** Opening Dataset content block **

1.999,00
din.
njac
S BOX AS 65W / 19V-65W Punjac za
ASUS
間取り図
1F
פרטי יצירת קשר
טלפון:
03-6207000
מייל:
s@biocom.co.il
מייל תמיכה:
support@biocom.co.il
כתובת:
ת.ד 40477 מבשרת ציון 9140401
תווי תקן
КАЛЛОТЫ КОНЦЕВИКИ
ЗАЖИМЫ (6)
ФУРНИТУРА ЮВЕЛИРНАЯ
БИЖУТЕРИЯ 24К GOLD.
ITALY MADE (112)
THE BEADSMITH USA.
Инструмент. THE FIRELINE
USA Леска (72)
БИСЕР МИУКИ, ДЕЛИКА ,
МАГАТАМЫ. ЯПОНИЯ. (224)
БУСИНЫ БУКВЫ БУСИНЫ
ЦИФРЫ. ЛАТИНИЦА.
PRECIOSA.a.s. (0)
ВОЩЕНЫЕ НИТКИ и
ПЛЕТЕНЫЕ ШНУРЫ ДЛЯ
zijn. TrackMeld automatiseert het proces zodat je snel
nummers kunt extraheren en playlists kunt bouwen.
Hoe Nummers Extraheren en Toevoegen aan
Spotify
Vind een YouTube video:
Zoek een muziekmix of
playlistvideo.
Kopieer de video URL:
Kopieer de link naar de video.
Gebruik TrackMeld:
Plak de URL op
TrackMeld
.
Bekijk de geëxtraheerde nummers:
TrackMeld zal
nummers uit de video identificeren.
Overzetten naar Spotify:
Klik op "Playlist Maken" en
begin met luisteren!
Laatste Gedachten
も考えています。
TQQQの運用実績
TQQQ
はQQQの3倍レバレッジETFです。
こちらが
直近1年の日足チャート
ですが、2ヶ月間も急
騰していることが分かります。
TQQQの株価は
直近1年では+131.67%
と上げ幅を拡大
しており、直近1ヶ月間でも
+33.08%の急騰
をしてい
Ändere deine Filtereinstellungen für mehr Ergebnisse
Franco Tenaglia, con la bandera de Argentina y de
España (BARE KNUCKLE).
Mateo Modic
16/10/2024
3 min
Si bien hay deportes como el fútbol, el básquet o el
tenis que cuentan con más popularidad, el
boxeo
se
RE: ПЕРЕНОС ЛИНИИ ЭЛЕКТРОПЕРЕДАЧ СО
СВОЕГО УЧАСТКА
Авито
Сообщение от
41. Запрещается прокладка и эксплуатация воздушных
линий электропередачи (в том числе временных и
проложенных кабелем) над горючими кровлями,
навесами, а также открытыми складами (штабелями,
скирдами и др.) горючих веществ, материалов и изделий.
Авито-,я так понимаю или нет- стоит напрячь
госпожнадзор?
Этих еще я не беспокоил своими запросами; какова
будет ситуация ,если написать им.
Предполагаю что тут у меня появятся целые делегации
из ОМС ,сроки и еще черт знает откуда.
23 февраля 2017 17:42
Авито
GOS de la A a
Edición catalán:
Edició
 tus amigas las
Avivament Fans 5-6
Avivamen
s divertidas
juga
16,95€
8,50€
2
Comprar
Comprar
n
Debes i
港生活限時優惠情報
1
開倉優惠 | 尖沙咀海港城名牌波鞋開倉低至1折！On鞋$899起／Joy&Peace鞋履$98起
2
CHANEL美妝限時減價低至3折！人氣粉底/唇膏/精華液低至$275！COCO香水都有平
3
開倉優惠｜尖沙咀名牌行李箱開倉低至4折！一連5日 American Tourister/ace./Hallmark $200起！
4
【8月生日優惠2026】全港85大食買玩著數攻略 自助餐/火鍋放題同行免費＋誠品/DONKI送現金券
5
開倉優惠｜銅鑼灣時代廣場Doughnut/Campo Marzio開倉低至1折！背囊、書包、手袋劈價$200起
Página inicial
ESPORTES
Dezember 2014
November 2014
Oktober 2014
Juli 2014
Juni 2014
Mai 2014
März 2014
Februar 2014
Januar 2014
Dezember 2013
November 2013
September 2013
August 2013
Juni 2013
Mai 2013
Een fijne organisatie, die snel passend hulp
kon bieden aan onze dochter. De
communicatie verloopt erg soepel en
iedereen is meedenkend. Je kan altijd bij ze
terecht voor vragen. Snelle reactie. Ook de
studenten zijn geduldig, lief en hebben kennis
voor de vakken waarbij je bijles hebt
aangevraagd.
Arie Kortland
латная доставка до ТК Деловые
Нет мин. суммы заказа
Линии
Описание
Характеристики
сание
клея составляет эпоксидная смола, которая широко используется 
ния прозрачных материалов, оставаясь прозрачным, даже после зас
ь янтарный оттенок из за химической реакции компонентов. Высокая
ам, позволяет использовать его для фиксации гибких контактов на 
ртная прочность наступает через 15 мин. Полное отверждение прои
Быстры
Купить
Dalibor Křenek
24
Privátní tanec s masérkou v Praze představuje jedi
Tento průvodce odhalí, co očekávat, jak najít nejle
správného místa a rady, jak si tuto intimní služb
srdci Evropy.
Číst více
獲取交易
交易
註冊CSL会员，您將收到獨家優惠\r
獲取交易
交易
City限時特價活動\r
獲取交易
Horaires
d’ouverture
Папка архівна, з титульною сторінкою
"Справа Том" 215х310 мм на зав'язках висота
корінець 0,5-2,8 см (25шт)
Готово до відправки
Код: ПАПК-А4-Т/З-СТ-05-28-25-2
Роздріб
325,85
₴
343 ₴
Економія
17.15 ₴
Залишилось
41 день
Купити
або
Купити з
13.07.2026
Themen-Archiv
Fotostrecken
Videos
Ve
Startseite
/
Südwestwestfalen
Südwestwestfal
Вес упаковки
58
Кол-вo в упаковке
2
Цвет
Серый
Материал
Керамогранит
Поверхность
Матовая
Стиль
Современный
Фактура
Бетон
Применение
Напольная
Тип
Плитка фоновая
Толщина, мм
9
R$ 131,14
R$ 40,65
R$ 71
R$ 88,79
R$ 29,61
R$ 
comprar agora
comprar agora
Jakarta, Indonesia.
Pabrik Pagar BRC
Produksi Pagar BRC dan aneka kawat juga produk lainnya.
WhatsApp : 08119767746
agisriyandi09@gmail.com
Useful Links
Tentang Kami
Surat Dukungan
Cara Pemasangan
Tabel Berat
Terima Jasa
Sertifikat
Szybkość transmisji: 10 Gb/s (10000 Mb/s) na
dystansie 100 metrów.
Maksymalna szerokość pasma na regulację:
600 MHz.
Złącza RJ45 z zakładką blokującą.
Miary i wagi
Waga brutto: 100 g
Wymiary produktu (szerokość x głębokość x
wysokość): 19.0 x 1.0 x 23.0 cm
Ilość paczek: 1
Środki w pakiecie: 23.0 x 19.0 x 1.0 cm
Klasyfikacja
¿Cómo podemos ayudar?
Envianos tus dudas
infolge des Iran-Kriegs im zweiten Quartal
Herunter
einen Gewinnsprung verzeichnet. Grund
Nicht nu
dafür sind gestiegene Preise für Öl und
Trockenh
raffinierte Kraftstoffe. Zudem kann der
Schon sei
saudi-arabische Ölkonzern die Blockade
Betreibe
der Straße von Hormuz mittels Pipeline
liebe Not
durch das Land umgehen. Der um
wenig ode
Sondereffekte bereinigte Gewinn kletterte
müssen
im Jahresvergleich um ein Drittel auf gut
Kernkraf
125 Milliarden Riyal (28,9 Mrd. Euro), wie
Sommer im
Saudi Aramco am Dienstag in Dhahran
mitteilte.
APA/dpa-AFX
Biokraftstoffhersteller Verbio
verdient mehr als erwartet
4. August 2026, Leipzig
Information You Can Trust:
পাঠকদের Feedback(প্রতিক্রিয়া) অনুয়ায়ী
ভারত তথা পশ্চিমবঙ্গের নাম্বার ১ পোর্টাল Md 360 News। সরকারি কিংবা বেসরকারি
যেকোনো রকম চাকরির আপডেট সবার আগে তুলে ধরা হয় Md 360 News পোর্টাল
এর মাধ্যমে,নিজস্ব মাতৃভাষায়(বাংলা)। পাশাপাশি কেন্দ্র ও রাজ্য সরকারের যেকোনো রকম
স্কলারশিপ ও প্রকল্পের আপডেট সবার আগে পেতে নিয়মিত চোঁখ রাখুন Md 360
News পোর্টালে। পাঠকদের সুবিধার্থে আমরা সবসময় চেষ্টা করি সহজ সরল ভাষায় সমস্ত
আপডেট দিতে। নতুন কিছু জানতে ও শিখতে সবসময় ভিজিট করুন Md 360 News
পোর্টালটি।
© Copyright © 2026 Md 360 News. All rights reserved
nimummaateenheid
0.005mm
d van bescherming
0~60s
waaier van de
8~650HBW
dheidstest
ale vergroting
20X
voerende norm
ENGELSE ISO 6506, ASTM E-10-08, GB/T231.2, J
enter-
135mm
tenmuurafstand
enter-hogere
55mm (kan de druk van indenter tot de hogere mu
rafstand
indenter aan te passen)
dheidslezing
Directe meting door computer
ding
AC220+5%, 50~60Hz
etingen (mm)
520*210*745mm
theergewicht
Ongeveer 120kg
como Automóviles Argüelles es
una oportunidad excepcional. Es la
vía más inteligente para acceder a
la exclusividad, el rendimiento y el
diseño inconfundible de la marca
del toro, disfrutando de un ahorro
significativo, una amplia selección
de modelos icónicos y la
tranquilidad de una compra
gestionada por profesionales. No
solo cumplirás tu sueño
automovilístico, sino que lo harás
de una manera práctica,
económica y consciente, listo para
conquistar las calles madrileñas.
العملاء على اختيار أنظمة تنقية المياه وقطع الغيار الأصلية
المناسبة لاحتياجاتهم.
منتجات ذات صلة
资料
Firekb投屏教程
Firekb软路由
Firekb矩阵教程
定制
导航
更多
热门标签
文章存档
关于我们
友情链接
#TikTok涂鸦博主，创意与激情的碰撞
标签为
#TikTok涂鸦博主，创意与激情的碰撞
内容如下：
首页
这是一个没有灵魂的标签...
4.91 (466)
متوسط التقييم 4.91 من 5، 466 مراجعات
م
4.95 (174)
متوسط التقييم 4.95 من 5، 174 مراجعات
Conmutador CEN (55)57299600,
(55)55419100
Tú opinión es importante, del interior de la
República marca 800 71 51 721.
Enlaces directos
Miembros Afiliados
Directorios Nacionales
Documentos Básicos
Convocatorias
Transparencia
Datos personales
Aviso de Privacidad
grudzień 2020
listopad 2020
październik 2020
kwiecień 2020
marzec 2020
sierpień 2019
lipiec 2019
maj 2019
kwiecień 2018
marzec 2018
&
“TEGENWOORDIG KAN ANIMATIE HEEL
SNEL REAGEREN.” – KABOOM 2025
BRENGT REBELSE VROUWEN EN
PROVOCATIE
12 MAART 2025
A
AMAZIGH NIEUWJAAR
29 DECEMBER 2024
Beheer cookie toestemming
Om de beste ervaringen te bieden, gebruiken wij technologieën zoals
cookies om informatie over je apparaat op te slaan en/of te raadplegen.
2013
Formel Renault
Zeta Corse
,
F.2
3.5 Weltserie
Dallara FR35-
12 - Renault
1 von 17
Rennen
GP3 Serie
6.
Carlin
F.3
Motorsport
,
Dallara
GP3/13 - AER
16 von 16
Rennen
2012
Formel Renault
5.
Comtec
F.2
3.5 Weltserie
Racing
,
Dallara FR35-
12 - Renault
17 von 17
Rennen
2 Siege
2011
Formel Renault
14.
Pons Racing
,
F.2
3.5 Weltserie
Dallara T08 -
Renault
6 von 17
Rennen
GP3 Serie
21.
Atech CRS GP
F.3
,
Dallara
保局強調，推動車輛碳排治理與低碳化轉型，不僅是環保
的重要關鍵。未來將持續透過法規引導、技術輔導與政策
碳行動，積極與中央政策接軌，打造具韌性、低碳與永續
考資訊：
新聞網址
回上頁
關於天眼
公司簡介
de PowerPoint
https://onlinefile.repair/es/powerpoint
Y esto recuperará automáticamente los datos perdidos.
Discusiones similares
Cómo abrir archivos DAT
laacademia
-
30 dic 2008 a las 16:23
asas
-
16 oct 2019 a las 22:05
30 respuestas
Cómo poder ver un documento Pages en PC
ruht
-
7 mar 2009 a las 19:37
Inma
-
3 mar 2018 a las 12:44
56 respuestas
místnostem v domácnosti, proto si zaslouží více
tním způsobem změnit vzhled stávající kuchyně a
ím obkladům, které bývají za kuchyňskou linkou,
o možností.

** Closing Dataset content block **

# [To do]
Starting at the first line of the items and ending at the line that contains "nummers uit de video identificeren.", reproduce every line character for character, with both ends included.

# [Answer for this exercise]
1.999,00
din.
njac
S BOX AS 65W / 19V-65W Punjac za
ASUS
間取り図
1F
פרטי יצירת קשר
טלפון:
03-6207000
מייל:
s@biocom.co.il
מייל תמיכה:
support@biocom.co.il
כתובת:
ת.ד 40477 מבשרת ציון 9140401
תווי תקן
КАЛЛОТЫ КОНЦЕВИКИ
ЗАЖИМЫ (6)
ФУРНИТУРА ЮВЕЛИРНАЯ
БИЖУТЕРИЯ 24К GOLD.
ITALY MADE (112)
THE BEADSMITH USA.
Инструмент. THE FIRELINE
USA Леска (72)
БИСЕР МИУКИ, ДЕЛИКА ,
МАГАТАМЫ. ЯПОНИЯ. (224)
БУСИНЫ БУКВЫ БУСИНЫ
ЦИФРЫ. ЛАТИНИЦА.
PRECIOSA.a.s. (0)
ВОЩЕНЫЕ НИТКИ и
ПЛЕТЕНЫЕ ШНУРЫ ДЛЯ
zijn. TrackMeld automatiseert het proces zodat je snel
nummers kunt extraheren en playlists kunt bouwen.
Hoe Nummers Extraheren en Toevoegen aan
Spotify
Vind een YouTube video:
Zoek een muziekmix of
playlistvideo.
Kopieer de video URL:
Kopieer de link naar de video.
Gebruik TrackMeld:
Plak de URL op
TrackMeld
.
Bekijk de geëxtraheerde nummers:
TrackMeld zal
nummers uit de video identificeren.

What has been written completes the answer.